J Comput Biol. 2009 Feb;16(2):317-29. doi: 10.1089/cmb.2008.16TT.
Genome-wide analyses of protein binding sites generate large amounts of data; a ChIP dataset might contain 10,000 sites. Unbiased motif discovery in such datasets is not generally feasible using current methods that employ probabilistic models. We propose an efficient method, GADEM, which combines spaced dyads and an expectation-maximization (EM) algorithm. Candidate words (four to six nucleotides) for constructing spaced dyads are prioritized by their degree of overrepresentation in the input sequence data. Spaced dyads are converted into starting position weight matrices (PWMs). GADEM then employs a genetic algorithm (GA), with an embedded EM algorithm to improve starting PWMs, to guide the evolution of a population of spaced dyads toward one whose entropy scores are more statistically significant. Spaced dyads whose entropy scores reach a pre-specified significance threshold are declared motifs. GADEM performed comparably with MEME on 500 sets of simulated "ChIP" sequences with embedded known P53 binding sites. The major advantage of GADEM is its computational efficiency on large ChIP datasets compared to competitors. We applied GADEM to six genome-wide ChIP datasets. Approximately, 15 to 30 motifs of various lengths were identified in each dataset. Remarkably, without any prior motif information, the expected known motif (e.g., P53 in P53 data) was identified every time. GADEM discovered motifs of various lengths (6-40 bp) and characteristics in these datasets containing from 0.5 to >13 million nucleotides with run times of 5 to 96 h. GADEM can be viewed as an extension of the well-known MEME algorithm and is an efficient tool for de novo motif discovery in large-scale genome-wide data. The GADEM software is available at (www.niehs.nih.gov/research/resources/software/GADEM/).

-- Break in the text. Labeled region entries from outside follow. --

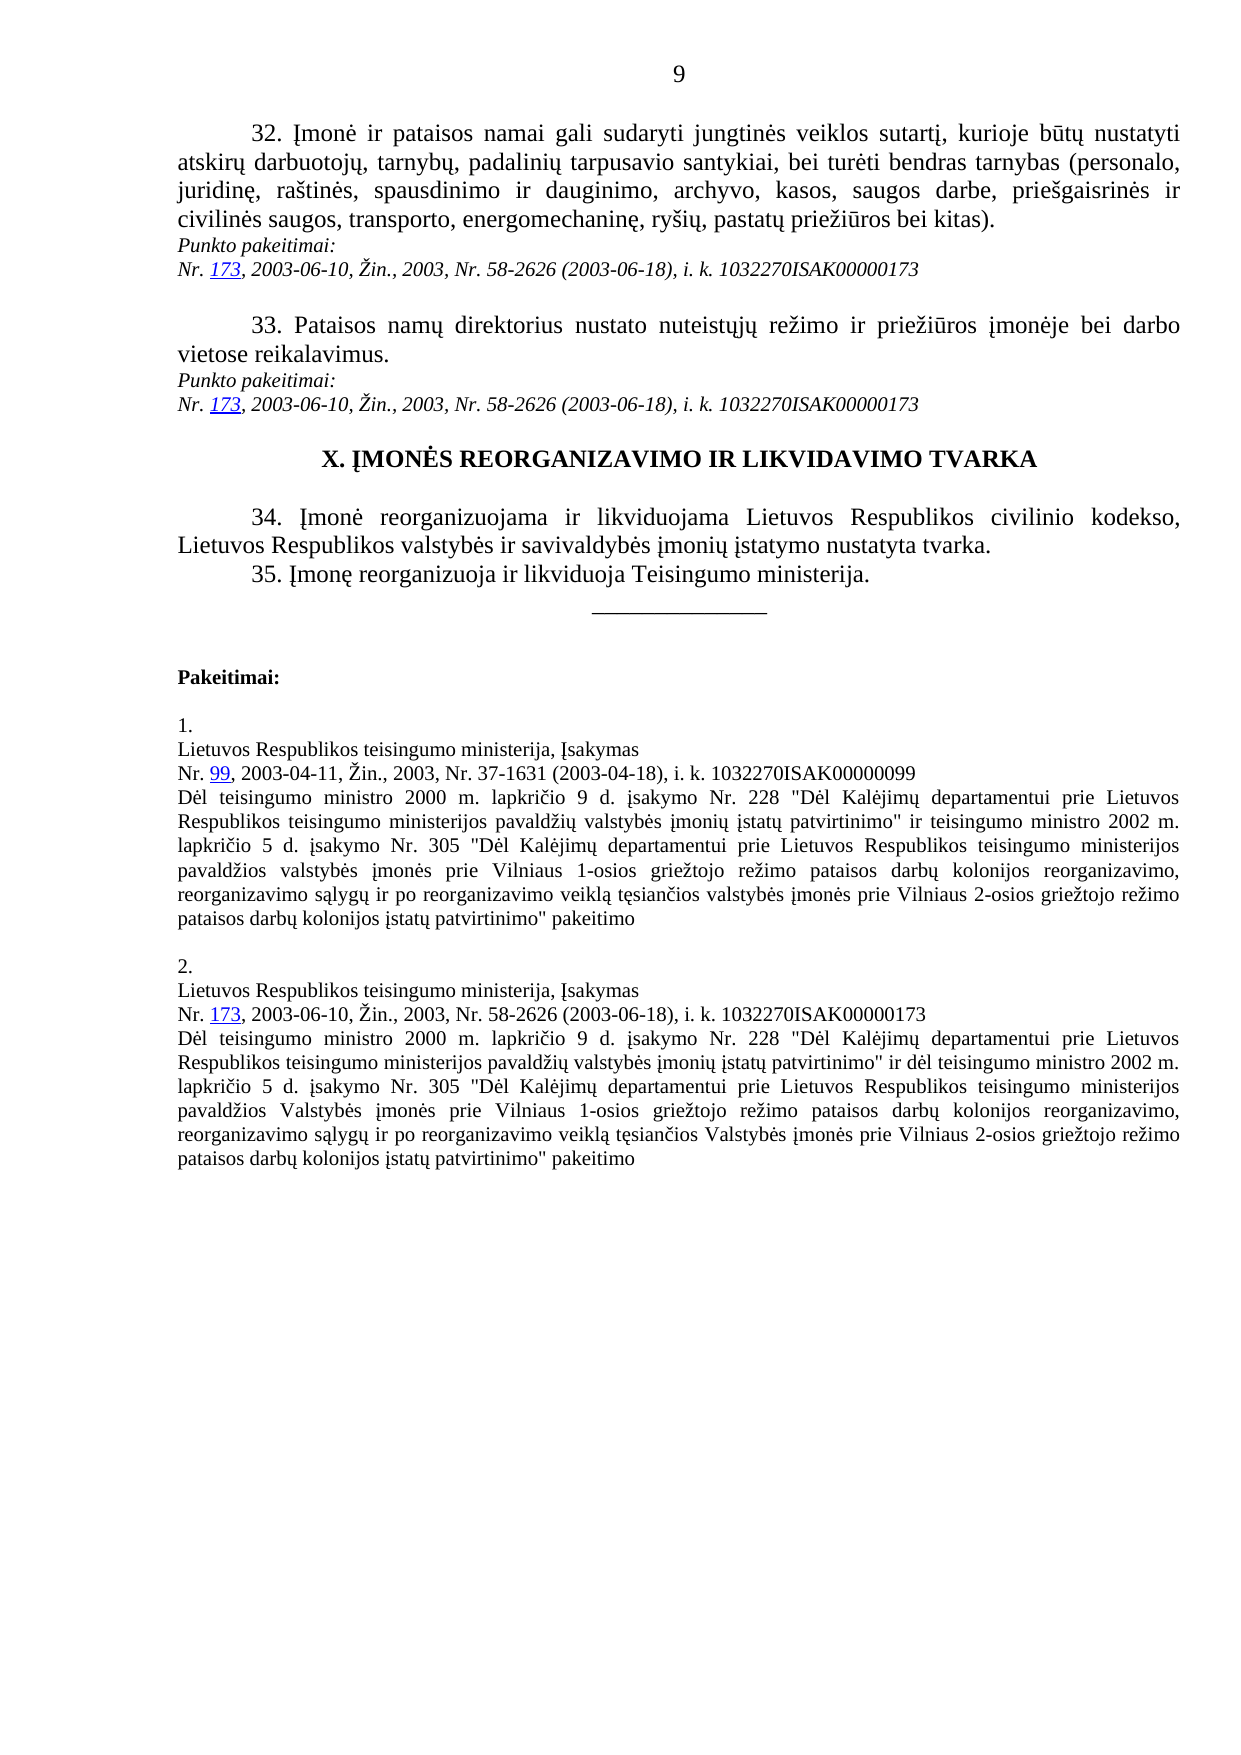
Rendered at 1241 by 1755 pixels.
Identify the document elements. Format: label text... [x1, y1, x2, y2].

text ______________ [177, 588, 1181, 617]
text Lietuvos Respublikos teisingumo ministerija, Įsakymas [177, 978, 1181, 1002]
text Punkto pakeitimai: [177, 233, 1181, 257]
text 32. Įmonė ir pataisos namai gali sudaryti jungtinės veiklos sutartį, kurioje būtų nustatyti atskirų darbuotojų, tarnybų, padalinių tarpusavio santykiai, bei turėti bendras tarnybas (personalo, juridinę, raštinės, spausdinimo ir dauginimo, archyvo, kasos, saugos darbe, priešgaisrinės ir civilinės saugos, transporto, energomechaninę, ryšių, pastatų priežiūros bei kitas). [177, 118, 1181, 233]
text Nr. 173, 2003-06-10, Žin., 2003, Nr. 58-2626 (2003-06-18), i. k. 1032270ISAK00000173 [177, 392, 1181, 416]
text 2. [177, 954, 1181, 978]
text 1. [177, 713, 1181, 737]
text X. ĮMONĖS REORGANIZAVIMO IR LIKVIDAVIMO TVARKA [177, 444, 1181, 473]
text Nr. 173, 2003-06-10, Žin., 2003, Nr. 58-2626 (2003-06-18), i. k. 1032270ISAK00000173 [177, 1002, 1181, 1026]
text Nr. 99, 2003-04-11, Žin., 2003, Nr. 37-1631 (2003-04-18), i. k. 1032270ISAK00000099 [177, 761, 1181, 785]
text Punkto pakeitimai: [177, 367, 1181, 392]
text 34. Įmonė reorganizuojama ir likviduojama Lietuvos Respublikos civilinio kodekso, Lietuvos Respublikos valstybės ir savivaldybės įmonių įstatymo nustatyta tvarka. [177, 502, 1181, 559]
text Nr. 173, 2003-06-10, Žin., 2003, Nr. 58-2626 (2003-06-18), i. k. 1032270ISAK00000173 [177, 257, 1181, 281]
text 33. Pataisos namų direktorius nustato nuteistųjų režimo ir priežiūros įmonėje bei darbo vietose reikalavimus. [177, 310, 1181, 367]
text Lietuvos Respublikos teisingumo ministerija, Įsakymas [177, 737, 1181, 761]
text 35. Įmonę reorganizuoja ir likviduoja Teisingumo ministerija. [177, 559, 1181, 588]
text Pakeitimai: [177, 665, 1181, 689]
text Dėl teisingumo ministro 2000 m. lapkričio 9 d. įsakymo Nr. 228 "Dėl Kalėjimų departamentui prie Lietuvos Respublikos teisingumo ministerijos pavaldžių valstybės įmonių įstatų patvirtinimo" ir teisingumo ministro 2002 m. lapkričio 5 d. įsakymo Nr. 305 "Dėl Kalėjimų departamentui prie Lietuvos Respublikos teisingumo ministerijos pavaldžios valstybės įmonės prie Vilniaus 1-osios griežtojo režimo pataisos darbų kolonijos reorganizavimo, reorganizavimo sąlygų ir po reorganizavimo veiklą tęsiančios valstybės įmonės prie Vilniaus 2-osios griežtojo režimo pataisos darbų kolonijos įstatų patvirtinimo" pakeitimo [177, 785, 1181, 930]
text Dėl teisingumo ministro 2000 m. lapkričio 9 d. įsakymo Nr. 228 "Dėl Kalėjimų departamentui prie Lietuvos Respublikos teisingumo ministerijos pavaldžių valstybės įmonių įstatų patvirtinimo" ir dėl teisingumo ministro 2002 m. lapkričio 5 d. įsakymo Nr. 305 "Dėl Kalėjimų departamentui prie Lietuvos Respublikos teisingumo ministerijos pavaldžios Valstybės įmonės prie Vilniaus 1-osios griežtojo režimo pataisos darbų kolonijos reorganizavimo, reorganizavimo sąlygų ir po reorganizavimo veiklą tęsiančios Valstybės įmonės prie Vilniaus 2-osios griežtojo režimo pataisos darbų kolonijos įstatų patvirtinimo" pakeitimo [177, 1026, 1181, 1170]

全基因组蛋白质结合位点分析会产生大量数据;一个染色质免疫沉淀(ChIP)数据集可能包含10000个位点。使用当前采用概率模型的方法,在此类数据集中进行无偏基序发现通常不可行。我们提出了一种有效的方法GADEM,它结合了间隔二联体和期望最大化(EM)算法。用于构建间隔二联体的候选词(四到六个核苷酸)根据其在输入序列数据中的过表达程度进行优先级排序。间隔二联体被转换为起始位置权重矩阵(PWM)。然后,GADEM采用遗传算法(GA),并嵌入EM算法以改进起始PWM,引导一群间隔二联体朝着熵得分更具统计学意义的方向进化。熵得分达到预先指定的显著性阈值的间隔二联体被宣布为基序。在500组嵌入已知P53结合位点的模拟“ChIP”序列上,GADEM的表现与MEME相当。与竞争对手相比,GADEM的主要优势在于其在大型ChIP数据集上的计算效率。我们将GADEM应用于六个全基因组ChIP数据集。每个数据集中大约鉴定出15到30个不同长度的基序。值得注意的是,在没有任何先前基序信息的情况下,每次都能鉴定出预期的已知基序(例如P53数据中的P53)。GADEM在这些包含0.5到超过1300万个核苷酸的数据集中发现了各种长度(6 - 40 bp)和特征的基序,运行时间为5到96小时。GADEM可以被视为著名的MEME算法的扩展,是在大规模全基因组数据中进行从头基序发现的有效工具。GADEM软件可在(www.niehs.nih.gov/research/resources/software/GADEM/)获取。